Wilma, uma Caravan em renovação

A vida segue, como e onde quer que estejamos. E enquanto sigo nesta estadia berlinense, a Wilma prosseguiu em processo de ressurreição - digo isso ao invés de restauração pois sob o aspecto econômico ela não seria um projeto viável, mas com tantas peculiaridades ela mereceu o resgate à antiga glória. Foi um ano de restauração, e que agora está na fase final de ajustes mas o resultado ficou ótimo até o momento. A foto de abertura deste post já diz bastante...
Wilma, em processo final de montem
 As fotos abaixo mostram como nos vimos pela primeira vez. Judiada, mas ainda em pé, parecia pedir que alguém a adotasse. Pois foi aquele bagageiro o que me cativou...

A "carinha de dó" de Wilma.
Wilma em outro ângulo.

Dados de origem:
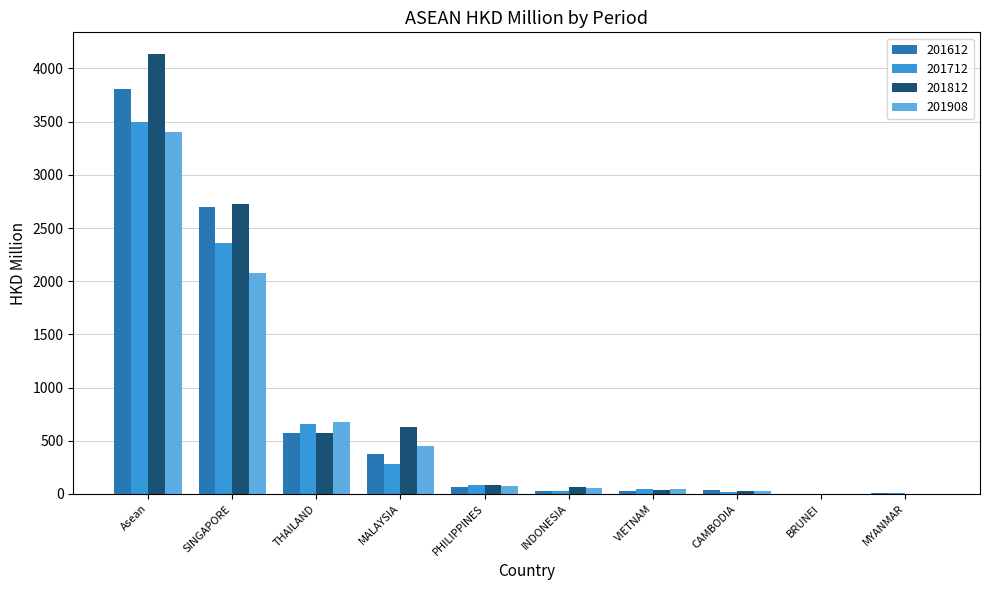

At which category is the sum across all series the highest?

Asean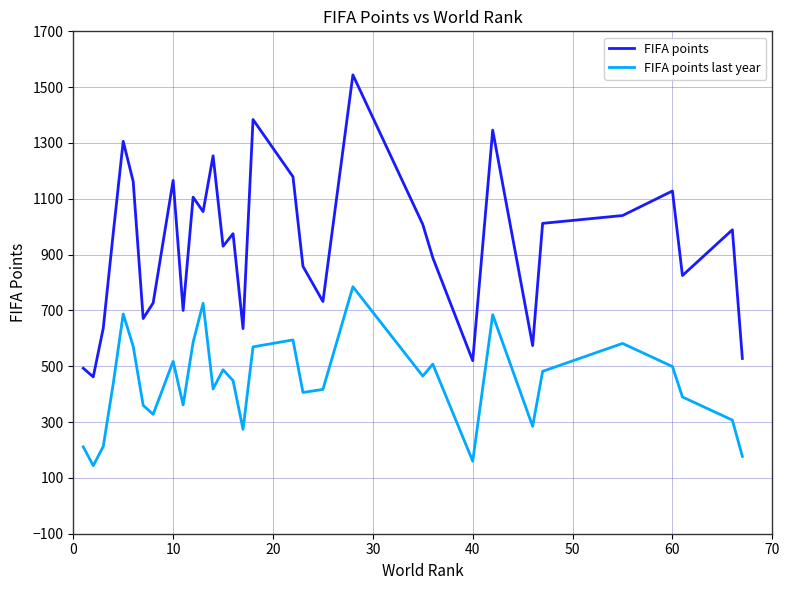

Rank the series by their average value, from lowest to highest.

FIFA points last year, FIFA points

Tarefas a realizar:
a. Segundo o texto sobre a Wilma, quanto tempo durou a restauração?
b. Por favor, dê continuidade ao texto sobre a renovação da Wilma a partir do ponto em que ele termina.

Resultados das tarefas:
a. Foi um ano de restauração.

b.
Besta foto dá para ver que tudo embaixo dela foi restaurado ou substituído. O assoalho estava em ótimo estado, e a pintura ficou tão bonita que chegou a dar dó de pensar que esse trabalho não ficaria exposto... 

Suspensões, diferencial, freios... tudo revisado ou substituído conforme a necessidade.
Espelho dos freios devidamente galvanizado, bandejas e elementos da suspensão gabaritados e pintados a pó, terminais substituídos... um carro novo, de novo.
O motor dela, barulhento que estava, foi aberto e acabou por ser todo retificado já que não tinha apenas "uma folguinha aqui e um vazamento ali". Com isso, já se aproveitou e fez-se a pintura e galvanização de todas as peças de acordo com o padrão GM da época. O câmbio automático (TH-180) também foi aberto e todo revisado, com troca de kit e revisão do conversor de torque - afinal, se depois de anos de tratamento negligenciado, nada mais justo que deixá-lo à altura do restante do carro.

Motor da Wilma, cansado mas ainda trabalhando, recebeu o tratamento devido.

Peças pintadas, galvanizadas... 
... e motor retificado, pintado com a cor original.
Motor no lugar, com todos os acessórios.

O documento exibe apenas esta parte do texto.